● CONSIGNE 1
D'après le passage sur l'Esprit de la promesse, pourquoi Dieu est-il fidèle à Israël selon Paul ?
● CONSIGNE 2
Résumez en deux phrases le passage sur l'Esprit de la promesse.
● CONSIGNE 3
Poursuivez le passage sur l'Esprit de la promesse après sa dernière phrase.

● PASSAGE
------------------------

En tout cela l'Esprit de la promesse nous précède. Le don de l'Esprit précède même notre naissance, et de plusieurs générations ; déjà au temps des pères, Abraham, Isaac et Jacob, et cela quelle que soit l'infidélité des enfants.

Dieu est fidèle à Israël à cause de sa promesse faite aux pères, dit Paul (Romains 11, 28-29). Et : « Si nous sommes infidèles, lui demeure fidèle car il ne peut se renier lui-même ».

Mais cela va plus loin encore. En Jésus Christ ressuscité, inaugurant le Royaume promis, le Royaume qui commence par la Résurrection, Dieu nous dévoile l'universalité de cette précédence de l'amour de Dieu. Elle ne concerne pas que les seuls descendants d'Abraham. La promesse s'étend à tous ceux et celles qui ont la foi d'Abraham, universellement proclamée par les témoins du Christ. Jésus prie pour tous ceux et celles qui croiront par la Parole des Apôtres, juifs comme Grecs, et autres nations jusqu'aux extrémités de la Terre.

Ce n'est pas à dire que les Pères d'avant la venue de Jésus ignoraient la communion de Dieu qui est dans l'Esprit saint. Le contraire est même certain. Comment en effet auraient-ils pu vivre de la foi qui était la leur, leur faisant préférer, selon l'Épître aux Hébreux, l'exil et la pérégrination, à des gratifications immédiates ? Et ne pensons pas qu'il ne s'agisse là que de simples relectures de la Torah, chargées de présupposés chrétiens. Il est bien question de participation à l'Esprit dans la Torah (Nombres 11, 24-30), dans les Prophètes (Ezéchiel 37, 1), dans les Psaumes (Ps 51, 13)...

------------------------

● MATÉRIAU SOURCE

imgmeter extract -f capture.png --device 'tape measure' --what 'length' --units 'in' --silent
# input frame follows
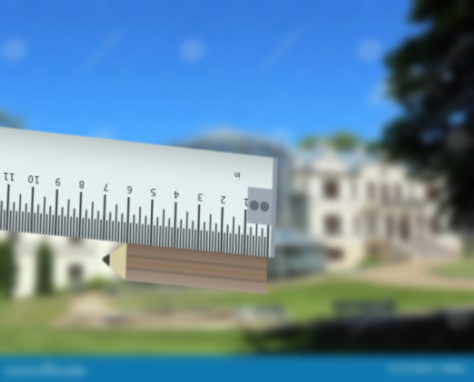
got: 7 in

------------------------

● CORRIGÉ 1
À cause de sa promesse faite aux pères.

● CORRIGÉ 2
Le don de l'Esprit de la promesse nous précède depuis le temps d'Abraham, Isaac et Jacob, et Dieu reste fidèle à Israël à cause de sa promesse aux pères, quelle que soit l'infidélité des enfants. En Jésus Christ ressuscité, cette promesse s'étend à tous ceux et celles qui ont la foi d'Abraham, et les Pères d'avant Jésus connaissaient déjà la communion de Dieu dans l'Esprit saint, dont parlent la Torah, les Prophètes et les Psaumes.

● CORRIGÉ 3
Désormais, selon la promesse, l'Alliance s'est élargie à tous les peuples.

Ce qui renvoie à l’enseignement biblique selon lequel, par delà même l'Alliance traitée avec son peuple, l'Esprit de Dieu est présent à la Création du monde — « il planait à la face des eaux » dit la Genèse — porteur de la Parole par laquelle tout a été fait — porteur de la lumière qui éclaire tout être humain venant dans le monde (Jean 1). L'Esprit ainsi précède non seulement les descendants historiques d'Abraham, mais tout être humain. Et en Jésus Christ, l'Alliance est ouverte à toutes les nations. Voilà pourquoi l'Apôtre Paul a tant insisté pour que l'Évangile soit annoncé à tous les peuples.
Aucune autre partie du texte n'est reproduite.